| What you are asked to do |
From the 3D reconstruction excerpt below, pull out everything from "get_depth_map(i): Returns the" down to "in the current scene.", copying it word for word.

| Selected excerpt |
▼

A Scene is defined as a collection of raw images, camera poses, ground-truth data as well as a bounding box that specifies the borders of the scene. However, similar to the datasets, not all scenes are represented using the same format. Therefore, we implement two wrappers, one for the scenes following the format of the Aerial Dataset and one for the scenes following the format of the DTU Dataset. Their API is the following,

get_image(i): Returns the $i^{th}$ image of the current scene.
get_images(): Returns a list of Image objects one for every image of the current scene.
get_random_image(): Returns an Image object for a random image of the current scene.
get_image_with_neighbors(i, neighbors): Returns a list of Image objects, where the first is the $i^{th}$ image and the rest are the neighbouring views to this image. The neighbouring views are selected based on the select_neighbors_based_on argument analysed before.
get_depth_for_pixel(i, y, x): Returns the ground-truth depth value of the $(x, y)$ pixel of the $i^{th}$ image.
get_depth_map(i): Returns the ground-truth depth map for the $i^{th}$ image.
get_depthmaps(): Returns a list with numpy arrays containing the corresponding depth map for every image in the current scene.
get_pointcloud(): Returns a Pointcloud object containing the ground-truth point cloud of the current scene.

In case you want to use a dataset that follows a different format, you need to implement a wrapper on the Dataset and on the Scene class based on your requirements.

Training different networks

Now that we have analysed how one can use different datasets as inputs it is also worth mentioning how one can train different networks to perform the 3D reconstruction task. We have built in various architectures that can be used to extract similarity features between patches from different views. Part of the code that defines those architectures is shown below. The full code can be found here.

simple_cnn: Each layer comprises convolution, spatial batch normalization and a ReLU non-linearity. We repeat this schemes 5 times but we remove the ReLU from the last layer in order to retain information encoded both in the negative and positive range. The receptive field of this architecture is $11 \times 11$ .

common_params = dict(
    filters=32,
    kernel_size=3
)

▲

| Records |
▼

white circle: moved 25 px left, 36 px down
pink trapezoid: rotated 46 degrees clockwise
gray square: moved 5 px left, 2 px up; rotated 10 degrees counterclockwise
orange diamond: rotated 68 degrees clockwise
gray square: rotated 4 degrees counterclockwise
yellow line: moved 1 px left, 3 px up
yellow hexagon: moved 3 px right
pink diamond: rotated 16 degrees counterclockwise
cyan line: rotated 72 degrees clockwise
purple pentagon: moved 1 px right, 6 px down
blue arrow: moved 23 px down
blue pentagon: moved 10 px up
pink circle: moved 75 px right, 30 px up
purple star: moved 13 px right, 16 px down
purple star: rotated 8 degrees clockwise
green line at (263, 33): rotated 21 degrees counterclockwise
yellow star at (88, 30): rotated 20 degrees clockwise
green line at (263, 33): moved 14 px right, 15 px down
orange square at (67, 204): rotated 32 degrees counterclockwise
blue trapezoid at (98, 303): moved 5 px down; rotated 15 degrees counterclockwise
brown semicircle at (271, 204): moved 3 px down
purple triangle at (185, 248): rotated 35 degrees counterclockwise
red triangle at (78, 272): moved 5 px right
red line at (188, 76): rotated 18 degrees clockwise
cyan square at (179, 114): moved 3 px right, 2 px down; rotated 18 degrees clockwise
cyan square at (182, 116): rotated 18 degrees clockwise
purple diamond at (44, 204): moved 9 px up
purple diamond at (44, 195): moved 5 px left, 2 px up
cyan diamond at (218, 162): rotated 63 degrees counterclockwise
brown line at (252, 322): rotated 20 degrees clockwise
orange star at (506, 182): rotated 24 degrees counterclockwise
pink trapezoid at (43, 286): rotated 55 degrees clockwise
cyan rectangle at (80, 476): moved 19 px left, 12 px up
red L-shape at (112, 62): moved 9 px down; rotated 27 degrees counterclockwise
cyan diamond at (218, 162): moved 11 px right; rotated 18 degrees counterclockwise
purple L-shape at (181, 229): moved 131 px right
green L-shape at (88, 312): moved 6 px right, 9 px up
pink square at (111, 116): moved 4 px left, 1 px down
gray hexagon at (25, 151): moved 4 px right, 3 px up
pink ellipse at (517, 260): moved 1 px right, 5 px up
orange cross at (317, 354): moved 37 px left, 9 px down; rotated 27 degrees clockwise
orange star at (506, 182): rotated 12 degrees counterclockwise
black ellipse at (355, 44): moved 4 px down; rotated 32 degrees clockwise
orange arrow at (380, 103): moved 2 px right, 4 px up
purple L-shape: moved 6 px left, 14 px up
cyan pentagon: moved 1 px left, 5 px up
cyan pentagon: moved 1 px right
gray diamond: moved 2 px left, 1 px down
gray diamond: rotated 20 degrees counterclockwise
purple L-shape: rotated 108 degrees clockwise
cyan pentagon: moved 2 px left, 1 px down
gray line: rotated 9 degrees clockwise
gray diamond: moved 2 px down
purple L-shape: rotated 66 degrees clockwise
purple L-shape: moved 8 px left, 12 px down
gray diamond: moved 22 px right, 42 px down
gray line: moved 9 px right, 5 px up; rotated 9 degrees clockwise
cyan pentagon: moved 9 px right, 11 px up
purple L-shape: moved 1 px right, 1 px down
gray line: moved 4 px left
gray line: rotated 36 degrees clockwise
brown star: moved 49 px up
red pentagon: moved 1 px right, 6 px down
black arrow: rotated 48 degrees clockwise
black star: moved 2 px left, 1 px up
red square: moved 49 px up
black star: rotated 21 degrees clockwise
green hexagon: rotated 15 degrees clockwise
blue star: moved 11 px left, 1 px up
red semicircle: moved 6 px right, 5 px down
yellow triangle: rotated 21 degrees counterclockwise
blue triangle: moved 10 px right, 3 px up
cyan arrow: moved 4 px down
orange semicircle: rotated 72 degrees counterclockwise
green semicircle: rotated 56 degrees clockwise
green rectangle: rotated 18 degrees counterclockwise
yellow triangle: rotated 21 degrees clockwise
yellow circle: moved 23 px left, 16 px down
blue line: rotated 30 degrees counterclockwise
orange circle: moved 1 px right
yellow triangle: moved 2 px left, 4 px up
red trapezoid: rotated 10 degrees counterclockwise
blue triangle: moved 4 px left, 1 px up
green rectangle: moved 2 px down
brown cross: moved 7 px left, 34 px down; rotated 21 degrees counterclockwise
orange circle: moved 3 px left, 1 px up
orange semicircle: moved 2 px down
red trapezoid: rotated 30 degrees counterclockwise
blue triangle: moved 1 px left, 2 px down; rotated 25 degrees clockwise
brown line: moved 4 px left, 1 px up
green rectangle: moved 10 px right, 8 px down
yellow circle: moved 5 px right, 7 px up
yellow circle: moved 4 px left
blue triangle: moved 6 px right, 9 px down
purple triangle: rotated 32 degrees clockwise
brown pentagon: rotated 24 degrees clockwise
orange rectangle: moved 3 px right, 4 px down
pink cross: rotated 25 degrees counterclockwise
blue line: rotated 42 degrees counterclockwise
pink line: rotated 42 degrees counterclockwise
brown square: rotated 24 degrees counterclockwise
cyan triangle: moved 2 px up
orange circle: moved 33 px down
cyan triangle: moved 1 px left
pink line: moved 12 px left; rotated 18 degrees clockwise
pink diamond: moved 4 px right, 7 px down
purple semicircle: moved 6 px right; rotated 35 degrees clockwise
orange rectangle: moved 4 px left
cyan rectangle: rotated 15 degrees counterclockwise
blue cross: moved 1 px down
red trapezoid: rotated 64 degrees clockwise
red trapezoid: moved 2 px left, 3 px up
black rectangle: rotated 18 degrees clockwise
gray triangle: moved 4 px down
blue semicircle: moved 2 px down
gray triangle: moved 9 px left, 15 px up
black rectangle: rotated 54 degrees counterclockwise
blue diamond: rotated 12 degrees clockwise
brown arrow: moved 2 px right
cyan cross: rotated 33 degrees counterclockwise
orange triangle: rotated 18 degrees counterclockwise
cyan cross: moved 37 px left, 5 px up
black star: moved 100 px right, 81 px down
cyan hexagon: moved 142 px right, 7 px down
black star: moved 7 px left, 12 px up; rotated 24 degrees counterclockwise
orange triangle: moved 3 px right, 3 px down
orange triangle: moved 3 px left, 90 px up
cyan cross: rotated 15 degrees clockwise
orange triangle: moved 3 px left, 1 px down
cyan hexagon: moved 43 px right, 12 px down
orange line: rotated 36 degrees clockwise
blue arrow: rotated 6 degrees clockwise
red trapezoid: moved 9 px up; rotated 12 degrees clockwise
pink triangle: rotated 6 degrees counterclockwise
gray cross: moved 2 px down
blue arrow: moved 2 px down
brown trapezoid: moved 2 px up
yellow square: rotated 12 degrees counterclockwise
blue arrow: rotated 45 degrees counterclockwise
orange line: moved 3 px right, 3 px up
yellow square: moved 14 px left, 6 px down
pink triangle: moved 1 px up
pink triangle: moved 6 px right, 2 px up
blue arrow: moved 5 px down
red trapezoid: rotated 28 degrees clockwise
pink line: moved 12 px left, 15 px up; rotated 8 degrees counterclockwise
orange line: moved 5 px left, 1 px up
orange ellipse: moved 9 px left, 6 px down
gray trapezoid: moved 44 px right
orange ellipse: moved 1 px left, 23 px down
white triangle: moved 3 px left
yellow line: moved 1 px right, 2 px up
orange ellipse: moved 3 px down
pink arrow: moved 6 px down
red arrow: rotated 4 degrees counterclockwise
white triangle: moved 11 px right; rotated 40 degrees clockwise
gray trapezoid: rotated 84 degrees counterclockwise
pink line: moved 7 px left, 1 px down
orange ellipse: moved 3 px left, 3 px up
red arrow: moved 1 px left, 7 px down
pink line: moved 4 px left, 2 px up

▲

| Answer |
get_depth_map(i): Returns the ground-truth depth map for the $i^{th}$ image.
get_depthmaps(): Returns a list with numpy arrays containing the corresponding depth map for every image in the current scene.